#### Extracted records

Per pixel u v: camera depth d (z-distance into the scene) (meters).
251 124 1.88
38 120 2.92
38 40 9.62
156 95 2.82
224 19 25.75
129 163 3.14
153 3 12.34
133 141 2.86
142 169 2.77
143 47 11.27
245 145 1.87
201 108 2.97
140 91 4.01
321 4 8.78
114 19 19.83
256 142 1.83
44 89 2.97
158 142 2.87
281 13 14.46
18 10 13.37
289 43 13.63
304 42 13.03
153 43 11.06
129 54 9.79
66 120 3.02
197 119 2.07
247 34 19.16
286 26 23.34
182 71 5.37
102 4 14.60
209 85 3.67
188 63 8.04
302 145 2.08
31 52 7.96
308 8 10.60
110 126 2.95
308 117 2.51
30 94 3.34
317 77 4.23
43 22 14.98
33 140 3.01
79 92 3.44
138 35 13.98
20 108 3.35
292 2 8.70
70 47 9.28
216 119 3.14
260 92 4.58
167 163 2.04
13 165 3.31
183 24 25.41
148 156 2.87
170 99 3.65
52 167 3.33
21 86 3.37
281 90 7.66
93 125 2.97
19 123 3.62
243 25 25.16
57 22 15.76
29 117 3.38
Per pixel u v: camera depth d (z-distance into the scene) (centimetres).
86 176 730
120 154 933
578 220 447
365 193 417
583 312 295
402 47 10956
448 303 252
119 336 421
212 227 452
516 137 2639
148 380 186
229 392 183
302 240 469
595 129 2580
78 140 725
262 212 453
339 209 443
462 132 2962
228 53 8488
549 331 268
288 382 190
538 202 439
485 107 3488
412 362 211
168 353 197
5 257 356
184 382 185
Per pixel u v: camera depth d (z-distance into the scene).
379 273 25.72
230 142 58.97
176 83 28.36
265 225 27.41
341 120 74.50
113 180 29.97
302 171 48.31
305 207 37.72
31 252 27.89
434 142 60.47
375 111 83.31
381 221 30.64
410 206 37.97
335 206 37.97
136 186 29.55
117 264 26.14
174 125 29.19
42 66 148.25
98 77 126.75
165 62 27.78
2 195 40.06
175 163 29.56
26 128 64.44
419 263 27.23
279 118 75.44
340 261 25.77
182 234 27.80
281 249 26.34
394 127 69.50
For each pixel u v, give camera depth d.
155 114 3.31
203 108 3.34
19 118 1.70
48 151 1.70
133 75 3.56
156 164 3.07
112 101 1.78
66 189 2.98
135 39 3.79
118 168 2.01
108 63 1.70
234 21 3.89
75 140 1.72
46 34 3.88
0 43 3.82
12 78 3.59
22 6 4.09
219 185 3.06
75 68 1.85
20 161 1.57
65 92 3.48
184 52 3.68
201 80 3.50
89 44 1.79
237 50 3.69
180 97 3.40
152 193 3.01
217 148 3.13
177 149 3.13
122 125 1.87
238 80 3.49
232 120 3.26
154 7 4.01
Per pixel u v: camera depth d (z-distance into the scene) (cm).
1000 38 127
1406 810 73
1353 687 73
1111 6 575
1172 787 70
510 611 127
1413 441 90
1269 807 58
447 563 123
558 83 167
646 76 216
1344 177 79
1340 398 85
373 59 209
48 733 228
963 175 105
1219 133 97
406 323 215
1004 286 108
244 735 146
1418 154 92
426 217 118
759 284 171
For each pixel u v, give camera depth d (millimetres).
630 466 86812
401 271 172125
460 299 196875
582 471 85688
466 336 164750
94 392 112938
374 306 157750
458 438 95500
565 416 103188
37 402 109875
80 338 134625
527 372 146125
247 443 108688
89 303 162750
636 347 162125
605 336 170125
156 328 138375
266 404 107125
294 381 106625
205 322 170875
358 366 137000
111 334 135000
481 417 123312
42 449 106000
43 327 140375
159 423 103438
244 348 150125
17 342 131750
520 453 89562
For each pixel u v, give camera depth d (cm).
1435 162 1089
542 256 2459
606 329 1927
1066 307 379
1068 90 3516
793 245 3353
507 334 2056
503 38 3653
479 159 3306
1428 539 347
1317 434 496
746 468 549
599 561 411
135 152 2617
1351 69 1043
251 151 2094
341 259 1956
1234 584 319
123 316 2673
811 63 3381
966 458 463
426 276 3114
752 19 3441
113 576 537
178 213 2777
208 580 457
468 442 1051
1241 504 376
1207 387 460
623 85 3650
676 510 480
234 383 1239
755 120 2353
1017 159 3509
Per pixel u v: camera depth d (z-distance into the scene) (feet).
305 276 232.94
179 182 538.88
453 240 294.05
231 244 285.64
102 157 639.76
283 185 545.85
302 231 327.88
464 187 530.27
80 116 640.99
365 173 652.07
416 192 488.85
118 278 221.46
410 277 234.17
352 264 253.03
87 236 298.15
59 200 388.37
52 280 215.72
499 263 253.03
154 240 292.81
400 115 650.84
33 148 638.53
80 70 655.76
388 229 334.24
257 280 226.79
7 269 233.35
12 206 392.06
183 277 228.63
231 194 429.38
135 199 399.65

########

Task objective:
Write the data out again. Match it exactly.

Answer space:
Per pixel u v: camera depth d (z-distance into the scene) (meters).
251 124 1.88
38 120 2.92
38 40 9.62
156 95 2.82
224 19 25.75
129 163 3.14
153 3 12.34
133 141 2.86
142 169 2.77
143 47 11.27
245 145 1.87
201 108 2.97
140 91 4.01
321 4 8.78
114 19 19.83
256 142 1.83
44 89 2.97
158 142 2.87
281 13 14.46
18 10 13.37
289 43 13.63
304 42 13.03
153 43 11.06
129 54 9.79
66 120 3.02
197 119 2.07
247 34 19.16
286 26 23.34
182 71 5.37
102 4 14.60
209 85 3.67
188 63 8.04
302 145 2.08
31 52 7.96
308 8 10.60
110 126 2.95
308 117 2.51
30 94 3.34
317 77 4.23
43 22 14.98
33 140 3.01
79 92 3.44
138 35 13.98
20 108 3.35
292 2 8.70
70 47 9.28
216 119 3.14
260 92 4.58
167 163 2.04
13 165 3.31
183 24 25.41
148 156 2.87
170 99 3.65
52 167 3.33
21 86 3.37
281 90 7.66
93 125 2.97
19 123 3.62
243 25 25.16
57 22 15.76
29 117 3.38
Per pixel u v: camera depth d (z-distance into the scene) (centimetres).
86 176 730
120 154 933
578 220 447
365 193 417
583 312 295
402 47 10956
448 303 252
119 336 421
212 227 452
516 137 2639
148 380 186
229 392 183
302 240 469
595 129 2580
78 140 725
262 212 453
339 209 443
462 132 2962
228 53 8488
549 331 268
288 382 190
538 202 439
485 107 3488
412 362 211
168 353 197
5 257 356
184 382 185
Per pixel u v: camera depth d (z-distance into the scene).
379 273 25.72
230 142 58.97
176 83 28.36
265 225 27.41
341 120 74.50
113 180 29.97
302 171 48.31
305 207 37.72
31 252 27.89
434 142 60.47
375 111 83.31
381 221 30.64
410 206 37.97
335 206 37.97
136 186 29.55
117 264 26.14
174 125 29.19
42 66 148.25
98 77 126.75
165 62 27.78
2 195 40.06
175 163 29.56
26 128 64.44
419 263 27.23
279 118 75.44
340 261 25.77
182 234 27.80
281 249 26.34
394 127 69.50
For each pixel u v, give camera depth d.
155 114 3.31
203 108 3.34
19 118 1.70
48 151 1.70
133 75 3.56
156 164 3.07
112 101 1.78
66 189 2.98
135 39 3.79
118 168 2.01
108 63 1.70
234 21 3.89
75 140 1.72
46 34 3.88
0 43 3.82
12 78 3.59
22 6 4.09
219 185 3.06
75 68 1.85
20 161 1.57
65 92 3.48
184 52 3.68
201 80 3.50
89 44 1.79
237 50 3.69
180 97 3.40
152 193 3.01
217 148 3.13
177 149 3.13
122 125 1.87
238 80 3.49
232 120 3.26
154 7 4.01
Per pixel u v: camera depth d (z-distance into the scene) (cm).
1000 38 127
1406 810 73
1353 687 73
1111 6 575
1172 787 70
510 611 127
1413 441 90
1269 807 58
447 563 123
558 83 167
646 76 216
1344 177 79
1340 398 85
373 59 209
48 733 228
963 175 105
1219 133 97
406 323 215
1004 286 108
244 735 146
1418 154 92
426 217 118
759 284 171
For each pixel u v, give camera depth d (millimetres).
630 466 86812
401 271 172125
460 299 196875
582 471 85688
466 336 164750
94 392 112938
374 306 157750
458 438 95500
565 416 103188
37 402 109875
80 338 134625
527 372 146125
247 443 108688
89 303 162750
636 347 162125
605 336 170125
156 328 138375
266 404 107125
294 381 106625
205 322 170875
358 366 137000
111 334 135000
481 417 123312
42 449 106000
43 327 140375
159 423 103438
244 348 150125
17 342 131750
520 453 89562
For each pixel u v, give camera depth d (cm).
1435 162 1089
542 256 2459
606 329 1927
1066 307 379
1068 90 3516
793 245 3353
507 334 2056
503 38 3653
479 159 3306
1428 539 347
1317 434 496
746 468 549
599 561 411
135 152 2617
1351 69 1043
251 151 2094
341 259 1956
1234 584 319
123 316 2673
811 63 3381
966 458 463
426 276 3114
752 19 3441
113 576 537
178 213 2777
208 580 457
468 442 1051
1241 504 376
1207 387 460
623 85 3650
676 510 480
234 383 1239
755 120 2353
1017 159 3509
Per pixel u v: camera depth d (z-distance into the scene) (feet).
305 276 232.94
179 182 538.88
453 240 294.05
231 244 285.64
102 157 639.76
283 185 545.85
302 231 327.88
464 187 530.27
80 116 640.99
365 173 652.07
416 192 488.85
118 278 221.46
410 277 234.17
352 264 253.03
87 236 298.15
59 200 388.37
52 280 215.72
499 263 253.03
154 240 292.81
400 115 650.84
33 148 638.53
80 70 655.76
388 229 334.24
257 280 226.79
7 269 233.35
12 206 392.06
183 277 228.63
231 194 429.38
135 199 399.65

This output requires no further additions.